Exercise text: Begin

Adding compute power to a Kubernetes Cluster can be challenging because of the lengthy delay between compute demand and instance availability. In this post we are going to learn about Karpenter, an open source project that helps to have the power you need just when you need it.

Jose Yapur
Amazon Employee
Published Mar 27, 2023
Last Modified Apr 25, 2024
This is a 8-part series about Picturesocial:
In the face of uncertainty, we use logic, positive thinking, prayer, or whatever else seems like it might make an outcome more dependable. But sometimes you just need the right tool. For example, APIs often use frameworks to predict demand, but they cannot always provision compute capacity to serve it exactly when it's needed -- or Just in Time. Facing this uncertain availability, what tool can help?

Exercise text: End

* **Assigned task 1**: Reproduce the passage of the Karpenter post from "Adding compute power" to "you need it." word for word.

The input: Begin

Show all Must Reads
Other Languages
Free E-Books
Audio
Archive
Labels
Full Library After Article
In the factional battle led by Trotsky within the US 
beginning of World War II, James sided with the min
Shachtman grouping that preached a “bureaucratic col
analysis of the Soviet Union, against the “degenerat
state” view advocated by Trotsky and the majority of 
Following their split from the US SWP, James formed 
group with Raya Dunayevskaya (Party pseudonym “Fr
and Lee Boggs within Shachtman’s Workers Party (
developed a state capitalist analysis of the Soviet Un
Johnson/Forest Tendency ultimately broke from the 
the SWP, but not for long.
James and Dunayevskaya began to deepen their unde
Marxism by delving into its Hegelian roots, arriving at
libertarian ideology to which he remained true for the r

The input: End
The input: Begin

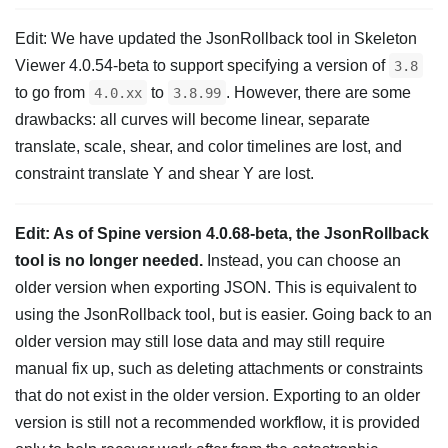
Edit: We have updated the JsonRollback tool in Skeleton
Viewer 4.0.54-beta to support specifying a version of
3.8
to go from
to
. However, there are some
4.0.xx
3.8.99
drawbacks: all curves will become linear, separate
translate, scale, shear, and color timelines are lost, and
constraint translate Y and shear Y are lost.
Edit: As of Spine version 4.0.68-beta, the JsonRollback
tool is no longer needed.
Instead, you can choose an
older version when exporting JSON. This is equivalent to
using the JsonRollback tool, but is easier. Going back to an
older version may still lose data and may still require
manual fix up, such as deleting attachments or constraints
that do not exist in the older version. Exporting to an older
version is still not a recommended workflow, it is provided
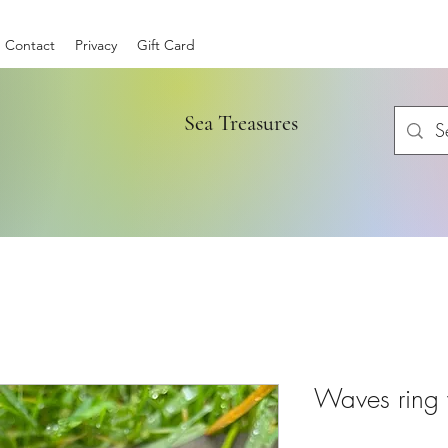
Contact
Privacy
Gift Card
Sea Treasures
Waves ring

The input: End

* **Assigned task 2**: In the records, update the lines from the line with "Edit: We have" to the line with "Instead, you can choose an" by replacing "drawbacks" with "downsides" and changing nothing else. Return only those lines.

* **Answer section 1**:
Adding compute power to a Kubernetes Cluster can be challenging because of the lengthy delay between compute demand and instance availability. In this post we are going to learn about Karpenter, an open source project that helps to have the power you need just when you need it.

* **Answer section 2**:
Edit: We have updated the JsonRollback tool in Skeleton
Viewer 4.0.54-beta to support specifying a version of
3.8
to go from
to
. However, there are some
4.0.xx
3.8.99
downsides: all curves will become linear, separate
translate, scale, shear, and color timelines are lost, and
constraint translate Y and shear Y are lost.
Edit: As of Spine version 4.0.68-beta, the JsonRollback
tool is no longer needed.
Instead, you can choose an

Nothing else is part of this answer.